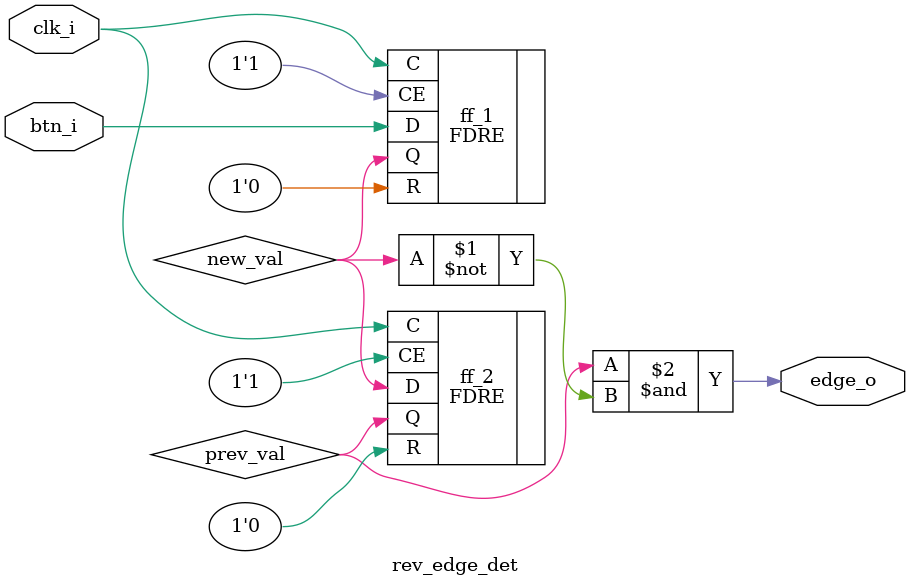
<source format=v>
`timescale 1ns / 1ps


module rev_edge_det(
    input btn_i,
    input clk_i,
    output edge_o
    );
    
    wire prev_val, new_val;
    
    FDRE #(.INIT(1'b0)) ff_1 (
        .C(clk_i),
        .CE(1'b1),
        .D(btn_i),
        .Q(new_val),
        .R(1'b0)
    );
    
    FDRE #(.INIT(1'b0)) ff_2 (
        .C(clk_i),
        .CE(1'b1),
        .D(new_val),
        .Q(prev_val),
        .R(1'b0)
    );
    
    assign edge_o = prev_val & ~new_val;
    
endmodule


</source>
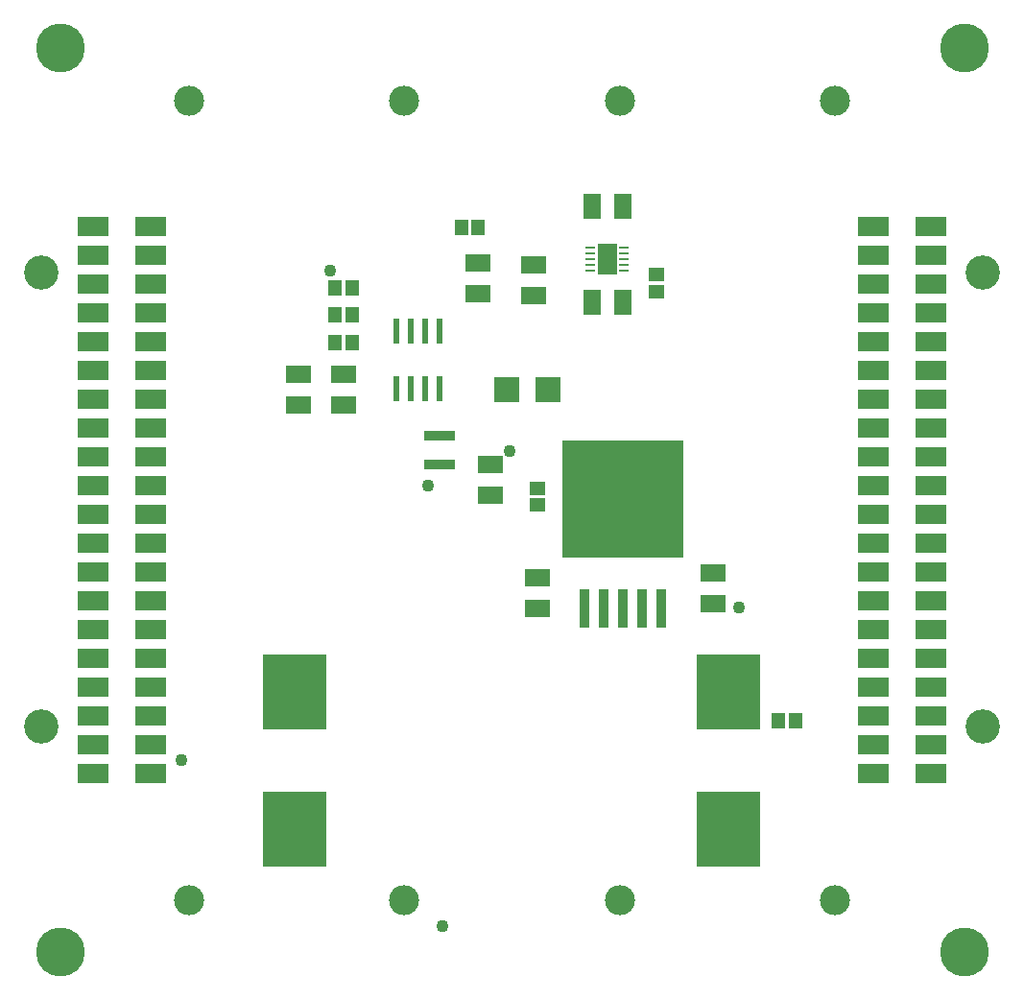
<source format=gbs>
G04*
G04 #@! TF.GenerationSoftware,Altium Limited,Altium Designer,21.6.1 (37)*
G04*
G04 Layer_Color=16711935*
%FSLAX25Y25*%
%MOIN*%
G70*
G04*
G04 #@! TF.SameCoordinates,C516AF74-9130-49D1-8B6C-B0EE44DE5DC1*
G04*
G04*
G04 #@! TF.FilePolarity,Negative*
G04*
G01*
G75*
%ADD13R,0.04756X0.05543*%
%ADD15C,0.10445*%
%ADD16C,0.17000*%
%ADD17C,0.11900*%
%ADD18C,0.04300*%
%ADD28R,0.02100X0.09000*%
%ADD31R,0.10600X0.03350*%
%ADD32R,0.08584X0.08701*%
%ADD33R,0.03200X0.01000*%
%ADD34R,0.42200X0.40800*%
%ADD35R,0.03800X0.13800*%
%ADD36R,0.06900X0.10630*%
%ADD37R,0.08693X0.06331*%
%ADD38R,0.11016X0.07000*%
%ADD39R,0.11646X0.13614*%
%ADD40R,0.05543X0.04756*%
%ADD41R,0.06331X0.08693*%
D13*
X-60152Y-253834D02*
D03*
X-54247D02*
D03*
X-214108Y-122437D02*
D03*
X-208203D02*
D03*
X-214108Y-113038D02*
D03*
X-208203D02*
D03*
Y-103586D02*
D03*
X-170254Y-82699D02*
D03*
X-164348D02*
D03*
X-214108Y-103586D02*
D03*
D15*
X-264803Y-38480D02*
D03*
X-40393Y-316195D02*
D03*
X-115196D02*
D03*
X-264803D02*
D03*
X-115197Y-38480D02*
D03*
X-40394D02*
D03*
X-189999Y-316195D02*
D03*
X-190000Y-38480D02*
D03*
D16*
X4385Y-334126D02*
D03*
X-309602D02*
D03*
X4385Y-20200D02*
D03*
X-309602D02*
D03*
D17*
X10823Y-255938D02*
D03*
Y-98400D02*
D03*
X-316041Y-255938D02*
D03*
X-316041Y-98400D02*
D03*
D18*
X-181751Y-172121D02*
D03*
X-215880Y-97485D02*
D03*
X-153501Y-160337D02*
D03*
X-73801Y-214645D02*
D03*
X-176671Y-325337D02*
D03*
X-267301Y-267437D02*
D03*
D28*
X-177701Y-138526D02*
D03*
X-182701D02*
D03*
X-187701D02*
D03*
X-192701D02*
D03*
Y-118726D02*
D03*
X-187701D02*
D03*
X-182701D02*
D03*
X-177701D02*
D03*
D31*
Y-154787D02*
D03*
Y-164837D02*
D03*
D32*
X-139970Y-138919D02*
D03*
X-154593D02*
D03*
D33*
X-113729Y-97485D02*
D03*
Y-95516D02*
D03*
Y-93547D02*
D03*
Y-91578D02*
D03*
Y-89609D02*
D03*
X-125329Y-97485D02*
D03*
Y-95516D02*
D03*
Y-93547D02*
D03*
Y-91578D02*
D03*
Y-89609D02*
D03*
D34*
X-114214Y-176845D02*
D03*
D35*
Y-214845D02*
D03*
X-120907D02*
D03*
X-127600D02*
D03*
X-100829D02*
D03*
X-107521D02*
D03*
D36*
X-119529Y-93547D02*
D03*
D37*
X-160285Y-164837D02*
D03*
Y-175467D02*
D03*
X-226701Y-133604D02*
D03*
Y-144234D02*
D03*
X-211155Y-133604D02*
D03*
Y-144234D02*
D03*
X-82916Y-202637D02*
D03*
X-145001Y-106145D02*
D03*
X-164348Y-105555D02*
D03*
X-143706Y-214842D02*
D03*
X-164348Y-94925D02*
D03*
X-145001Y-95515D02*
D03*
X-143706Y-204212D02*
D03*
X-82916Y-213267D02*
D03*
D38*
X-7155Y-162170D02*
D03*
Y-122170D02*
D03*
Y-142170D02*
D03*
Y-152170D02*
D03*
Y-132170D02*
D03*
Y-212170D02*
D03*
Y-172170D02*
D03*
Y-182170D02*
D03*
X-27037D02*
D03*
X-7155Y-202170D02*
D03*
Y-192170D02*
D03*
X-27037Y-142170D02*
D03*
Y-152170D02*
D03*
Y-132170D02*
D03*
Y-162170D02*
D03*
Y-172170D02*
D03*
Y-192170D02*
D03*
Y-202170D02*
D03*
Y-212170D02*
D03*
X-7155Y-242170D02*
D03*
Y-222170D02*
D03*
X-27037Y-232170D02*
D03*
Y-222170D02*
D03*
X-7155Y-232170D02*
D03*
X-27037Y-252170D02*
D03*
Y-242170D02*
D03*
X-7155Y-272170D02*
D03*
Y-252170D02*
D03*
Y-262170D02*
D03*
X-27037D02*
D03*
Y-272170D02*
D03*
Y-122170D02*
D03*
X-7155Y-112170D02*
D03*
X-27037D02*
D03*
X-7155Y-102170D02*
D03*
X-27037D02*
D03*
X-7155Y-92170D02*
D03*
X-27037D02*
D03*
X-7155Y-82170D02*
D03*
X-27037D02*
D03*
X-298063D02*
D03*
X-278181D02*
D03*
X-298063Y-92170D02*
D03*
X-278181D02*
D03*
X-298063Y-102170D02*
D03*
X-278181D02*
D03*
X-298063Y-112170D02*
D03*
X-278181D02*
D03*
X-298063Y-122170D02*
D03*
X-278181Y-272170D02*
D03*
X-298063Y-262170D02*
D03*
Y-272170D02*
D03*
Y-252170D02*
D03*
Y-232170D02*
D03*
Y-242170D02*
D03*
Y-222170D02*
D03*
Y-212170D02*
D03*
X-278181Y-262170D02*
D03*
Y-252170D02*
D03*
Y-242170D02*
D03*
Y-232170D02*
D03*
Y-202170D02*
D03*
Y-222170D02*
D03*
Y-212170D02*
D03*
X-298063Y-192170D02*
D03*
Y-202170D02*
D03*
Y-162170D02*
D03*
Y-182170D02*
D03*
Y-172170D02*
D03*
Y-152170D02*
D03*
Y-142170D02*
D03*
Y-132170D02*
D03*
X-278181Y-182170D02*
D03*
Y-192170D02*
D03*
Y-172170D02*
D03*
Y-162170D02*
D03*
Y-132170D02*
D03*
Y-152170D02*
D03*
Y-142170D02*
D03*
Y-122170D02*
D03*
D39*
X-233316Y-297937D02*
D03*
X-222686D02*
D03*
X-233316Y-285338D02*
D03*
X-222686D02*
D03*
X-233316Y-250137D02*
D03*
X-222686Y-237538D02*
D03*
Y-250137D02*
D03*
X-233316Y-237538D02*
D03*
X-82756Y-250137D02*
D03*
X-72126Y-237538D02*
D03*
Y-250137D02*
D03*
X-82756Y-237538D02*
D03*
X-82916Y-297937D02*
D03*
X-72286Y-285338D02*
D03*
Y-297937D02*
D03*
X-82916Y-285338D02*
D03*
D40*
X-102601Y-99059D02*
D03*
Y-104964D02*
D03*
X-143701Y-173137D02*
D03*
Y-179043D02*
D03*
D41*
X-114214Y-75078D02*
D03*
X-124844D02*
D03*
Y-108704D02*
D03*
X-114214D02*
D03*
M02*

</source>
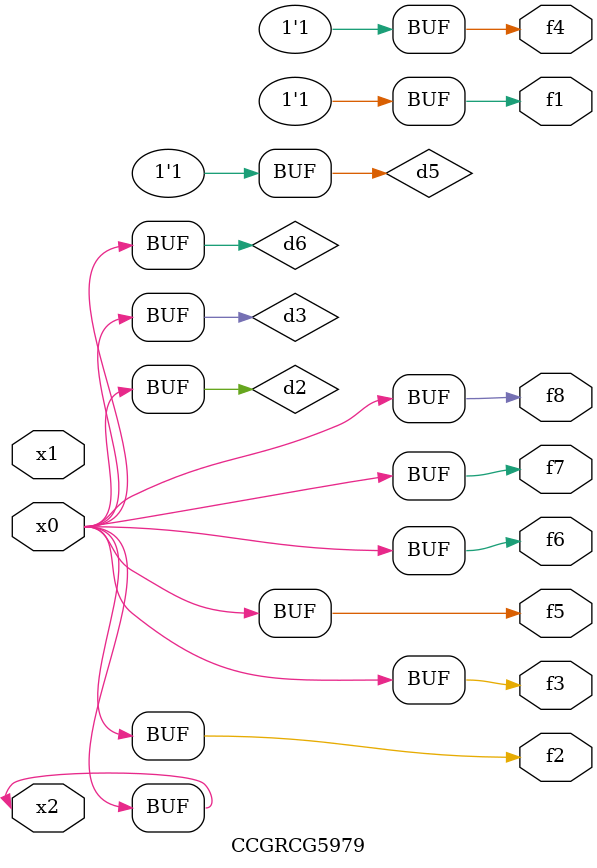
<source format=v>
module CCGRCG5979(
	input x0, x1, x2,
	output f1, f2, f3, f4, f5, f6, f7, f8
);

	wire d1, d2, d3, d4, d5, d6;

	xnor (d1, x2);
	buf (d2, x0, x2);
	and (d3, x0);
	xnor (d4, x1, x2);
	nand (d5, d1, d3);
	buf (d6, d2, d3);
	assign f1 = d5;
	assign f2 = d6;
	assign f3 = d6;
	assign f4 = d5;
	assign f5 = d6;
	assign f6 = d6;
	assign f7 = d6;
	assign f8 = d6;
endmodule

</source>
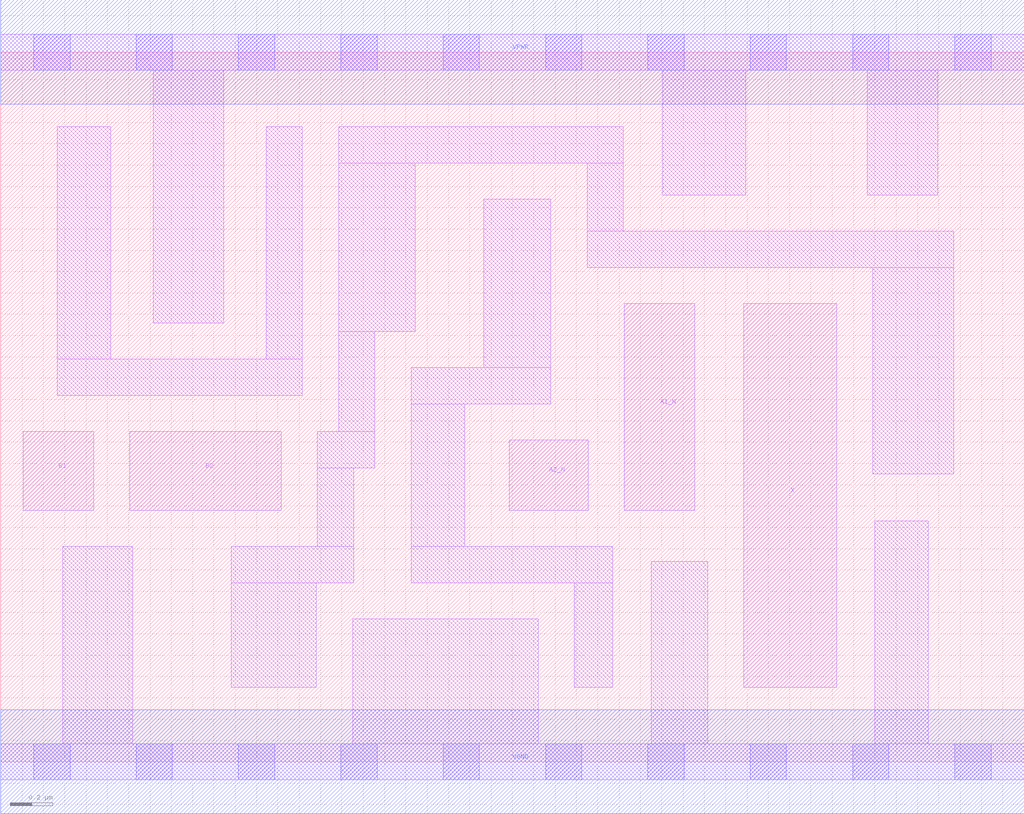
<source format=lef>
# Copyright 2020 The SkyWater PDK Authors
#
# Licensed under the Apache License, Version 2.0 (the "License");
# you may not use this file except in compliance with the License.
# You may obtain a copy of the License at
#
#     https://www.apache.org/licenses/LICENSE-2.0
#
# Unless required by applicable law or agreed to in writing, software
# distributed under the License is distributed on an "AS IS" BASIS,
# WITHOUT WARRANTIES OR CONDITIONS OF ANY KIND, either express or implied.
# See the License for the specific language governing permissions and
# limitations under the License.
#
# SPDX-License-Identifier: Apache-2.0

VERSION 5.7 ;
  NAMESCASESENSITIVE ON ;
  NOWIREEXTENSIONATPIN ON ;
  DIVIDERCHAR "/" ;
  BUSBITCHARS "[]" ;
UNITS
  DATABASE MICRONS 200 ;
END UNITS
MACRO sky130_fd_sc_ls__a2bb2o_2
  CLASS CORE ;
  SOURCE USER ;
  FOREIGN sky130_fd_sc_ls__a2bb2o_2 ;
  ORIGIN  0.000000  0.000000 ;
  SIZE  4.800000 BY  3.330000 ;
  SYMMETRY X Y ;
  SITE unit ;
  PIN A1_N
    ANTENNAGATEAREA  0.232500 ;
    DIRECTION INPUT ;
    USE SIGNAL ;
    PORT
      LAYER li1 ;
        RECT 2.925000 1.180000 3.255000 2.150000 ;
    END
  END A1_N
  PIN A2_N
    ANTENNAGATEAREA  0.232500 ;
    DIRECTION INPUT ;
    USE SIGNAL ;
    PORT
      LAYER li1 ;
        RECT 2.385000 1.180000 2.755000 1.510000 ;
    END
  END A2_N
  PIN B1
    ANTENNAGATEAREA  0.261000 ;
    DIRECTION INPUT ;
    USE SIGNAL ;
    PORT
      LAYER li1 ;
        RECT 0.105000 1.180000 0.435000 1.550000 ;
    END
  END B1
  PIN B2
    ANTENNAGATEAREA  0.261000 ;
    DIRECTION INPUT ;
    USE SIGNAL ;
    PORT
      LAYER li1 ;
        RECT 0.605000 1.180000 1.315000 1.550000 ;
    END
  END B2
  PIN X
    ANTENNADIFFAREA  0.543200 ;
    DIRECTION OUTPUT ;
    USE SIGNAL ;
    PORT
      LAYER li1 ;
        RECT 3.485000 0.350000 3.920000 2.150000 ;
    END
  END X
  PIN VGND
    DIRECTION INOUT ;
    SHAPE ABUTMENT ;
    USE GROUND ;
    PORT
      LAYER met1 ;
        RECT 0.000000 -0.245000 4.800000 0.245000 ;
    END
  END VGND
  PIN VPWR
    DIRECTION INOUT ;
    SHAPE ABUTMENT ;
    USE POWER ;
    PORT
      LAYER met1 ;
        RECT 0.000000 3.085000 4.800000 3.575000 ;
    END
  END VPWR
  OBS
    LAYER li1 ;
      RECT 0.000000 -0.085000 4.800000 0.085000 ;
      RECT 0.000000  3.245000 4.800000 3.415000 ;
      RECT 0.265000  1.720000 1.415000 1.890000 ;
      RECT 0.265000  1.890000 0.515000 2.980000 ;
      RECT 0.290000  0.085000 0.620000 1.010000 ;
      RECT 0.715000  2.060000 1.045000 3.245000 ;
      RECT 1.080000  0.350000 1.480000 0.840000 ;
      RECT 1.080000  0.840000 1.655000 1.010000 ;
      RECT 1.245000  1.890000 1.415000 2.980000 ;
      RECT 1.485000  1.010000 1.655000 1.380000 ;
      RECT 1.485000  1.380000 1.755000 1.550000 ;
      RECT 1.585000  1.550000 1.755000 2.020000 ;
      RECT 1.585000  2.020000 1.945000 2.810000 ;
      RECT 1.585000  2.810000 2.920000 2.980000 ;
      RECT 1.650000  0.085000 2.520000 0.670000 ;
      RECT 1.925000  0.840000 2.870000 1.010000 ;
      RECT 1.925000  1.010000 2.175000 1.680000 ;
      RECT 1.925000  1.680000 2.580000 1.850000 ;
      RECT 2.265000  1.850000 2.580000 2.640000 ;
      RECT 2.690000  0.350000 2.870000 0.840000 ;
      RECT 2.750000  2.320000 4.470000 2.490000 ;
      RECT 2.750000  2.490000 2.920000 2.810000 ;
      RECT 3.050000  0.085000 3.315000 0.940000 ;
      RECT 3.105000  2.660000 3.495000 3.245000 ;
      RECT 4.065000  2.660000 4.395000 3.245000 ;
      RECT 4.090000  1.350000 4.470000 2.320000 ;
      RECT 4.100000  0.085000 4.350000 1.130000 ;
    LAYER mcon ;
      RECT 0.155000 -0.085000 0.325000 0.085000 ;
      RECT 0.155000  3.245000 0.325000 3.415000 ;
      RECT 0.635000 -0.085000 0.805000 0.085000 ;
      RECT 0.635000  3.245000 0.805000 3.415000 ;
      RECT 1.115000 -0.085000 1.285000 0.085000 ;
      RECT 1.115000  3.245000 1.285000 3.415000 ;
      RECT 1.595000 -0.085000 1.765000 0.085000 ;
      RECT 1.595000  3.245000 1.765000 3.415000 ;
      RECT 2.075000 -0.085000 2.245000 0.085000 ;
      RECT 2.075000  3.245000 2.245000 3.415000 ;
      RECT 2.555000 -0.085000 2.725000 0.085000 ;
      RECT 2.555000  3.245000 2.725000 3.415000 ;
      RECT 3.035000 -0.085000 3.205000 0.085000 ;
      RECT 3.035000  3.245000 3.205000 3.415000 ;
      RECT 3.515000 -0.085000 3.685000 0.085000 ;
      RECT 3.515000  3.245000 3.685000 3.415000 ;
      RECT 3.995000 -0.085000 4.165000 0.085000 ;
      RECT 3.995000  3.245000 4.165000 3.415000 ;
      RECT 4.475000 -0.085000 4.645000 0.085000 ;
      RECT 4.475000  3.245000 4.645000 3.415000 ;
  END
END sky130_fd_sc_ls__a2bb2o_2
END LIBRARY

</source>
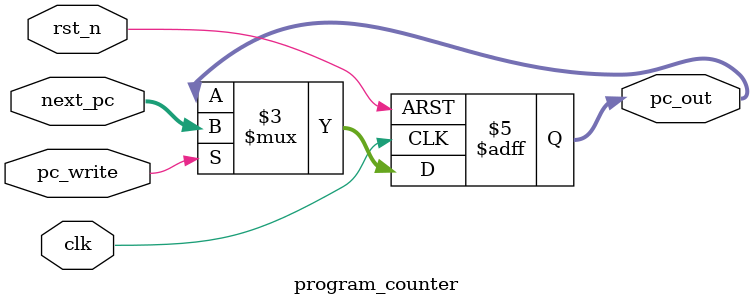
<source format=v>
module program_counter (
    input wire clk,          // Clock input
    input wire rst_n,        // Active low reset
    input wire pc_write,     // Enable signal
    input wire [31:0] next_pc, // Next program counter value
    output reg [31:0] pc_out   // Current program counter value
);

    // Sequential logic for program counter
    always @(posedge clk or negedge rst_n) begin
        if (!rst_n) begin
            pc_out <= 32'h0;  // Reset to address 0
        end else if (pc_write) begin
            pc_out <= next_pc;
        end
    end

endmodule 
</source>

### [AIM OF THE EXERCISE]
Write out exactly each line of the entries, starting at the one containing "if (!rst_n) begin" and finishing with the last line.

### [TASK SOLUTION]
        if (!rst_n) begin
            pc_out <= 32'h0;  // Reset to address 0
        end else if (pc_write) begin
            pc_out <= next_pc;
        end
    end

endmodule 
</source>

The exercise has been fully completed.